Brain diseases and psychopathology traps
Some years ago, I went to get a prescription at a pharmacy. It was on a Sunday, and a considerable line of people had formed in front of the weekend pharmacy, where an employee was handing out prescriptions from behind a counter. While I was waiting, a man behind me loudly complained that he needed his medication and he needed it now. The employee asked him to keep quiet and wait for his turn just like everybody else, upon which he shouted, from the top of his voice “but they don’t have ADHD, like me! I can’t wait for my turn, that’s why I need that medication now!”
It was a striking expression of what clinicians call the disease model of mental disorders. The disease model holds that overt, observable symptoms (e.g., not being able to wait for one’s turn) are attributable to an underlying disorder (in this case, ADHD). Typically, that disorder is seen as a physical condition: a problem in the brain. Indeed, the thesis that mental disorders like depression, phobias, and ADHD are in fact brain diseases is common espoused by influential scientists and organizations. For example, the leadership of the main U.S. authority on the topic, the National Institute for Mental Health (NIMH), stated in an influential Science paper that “as new diagnostics will likely be redefining ‘mental disorders’ as ‘brain circuit disorders’, new therapeutics will likely focus on tuning these circuits”.
The picture is simple and seductive. If you can’t wait for your turn, have persistent low mood, or suffer from gambling disorder, it’s because of a problem in your brain circuit. Yet, few disorders have been successfully related to robust evidence of malfunction in the biological system, and methods for tuning specific brain circuits are far and in between. Classic examples where this has in fact happened, as in the cases of Syphilis and Down syndrome, lie far in the past and in a nontrivial sense no longer are seen as mental disorders at all. Although it is certainly the case that common mental disorders like depression are associated with genetic markers and neurophysiological features, these associations are far too weak and unspecific to bolster the claim that mental disorders are in fact brain circuit disorders. For instance, as Eiko Fried and Rogier Kievit argued in their response to a paper that claimed such associations for the case of depression, if anything the data suggest that “brains of depressed patients are remarkably similar to brains of healthy individuals”. The same holds for most other common mental disorders.

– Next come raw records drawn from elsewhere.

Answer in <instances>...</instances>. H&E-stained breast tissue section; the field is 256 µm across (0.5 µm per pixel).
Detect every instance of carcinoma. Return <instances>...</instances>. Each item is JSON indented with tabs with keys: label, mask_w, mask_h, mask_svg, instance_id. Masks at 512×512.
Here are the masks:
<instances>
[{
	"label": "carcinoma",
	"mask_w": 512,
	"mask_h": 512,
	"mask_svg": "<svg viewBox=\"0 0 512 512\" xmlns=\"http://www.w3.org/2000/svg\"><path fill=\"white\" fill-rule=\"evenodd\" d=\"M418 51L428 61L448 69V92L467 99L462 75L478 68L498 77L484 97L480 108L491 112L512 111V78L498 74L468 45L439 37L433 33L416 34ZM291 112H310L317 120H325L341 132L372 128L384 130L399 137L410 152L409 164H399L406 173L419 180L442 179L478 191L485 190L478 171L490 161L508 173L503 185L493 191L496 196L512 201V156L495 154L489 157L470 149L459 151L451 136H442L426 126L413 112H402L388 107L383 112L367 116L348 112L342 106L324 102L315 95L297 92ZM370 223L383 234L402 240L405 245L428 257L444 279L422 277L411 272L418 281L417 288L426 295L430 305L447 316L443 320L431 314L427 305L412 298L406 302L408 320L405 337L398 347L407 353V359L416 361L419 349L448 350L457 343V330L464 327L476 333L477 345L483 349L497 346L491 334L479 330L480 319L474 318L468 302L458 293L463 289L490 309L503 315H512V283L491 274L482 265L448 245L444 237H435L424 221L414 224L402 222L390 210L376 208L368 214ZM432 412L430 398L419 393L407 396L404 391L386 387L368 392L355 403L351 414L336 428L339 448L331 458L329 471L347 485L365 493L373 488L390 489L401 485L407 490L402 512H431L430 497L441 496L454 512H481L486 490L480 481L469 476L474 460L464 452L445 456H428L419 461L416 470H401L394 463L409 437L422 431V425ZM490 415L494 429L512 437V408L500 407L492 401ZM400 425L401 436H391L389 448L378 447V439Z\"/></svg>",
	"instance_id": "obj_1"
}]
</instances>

It is interesting that many scientists and laypeople are prone to persist in the idea that disorders are brain diseases despite the lack of evidence for this position. At least in part, that is because people tend to confuse description and explanation. Mental disorders are diagnosed by matching the problems people report to groups of symptoms that are listed in a diagnostic manual, such as the DSM-5. But the diagnosis does not identify anything independent of the symptoms: a label like “ADHD” just is a shorthand for the statement that you have the symptoms listed under that label. As a result, if a person says “I can’t wait for my turn because I have ADHD,” they are actually saying “I can’t wait for my turn because I can’t wait for my turn”. That isn’t much of an explanation, of course.
Second, many people have the intuition that, if their disorder is not a brain disease, then it isn’t real - or even that it’s their fault. A biologically identifiable disease seems to lift this problematic blame. This line of reasoning is invalid, because a wide variety of medical diseases in fact are produced by behavior that is at least to some extent under our control (think of lung cancer and obesitas), and there is a significant number of mental health conditions that are due to behavior not under the person’s control (think of addiction and obsessive-compulsive disorder). So, responsibility and biology really don’t have that much to do with each other.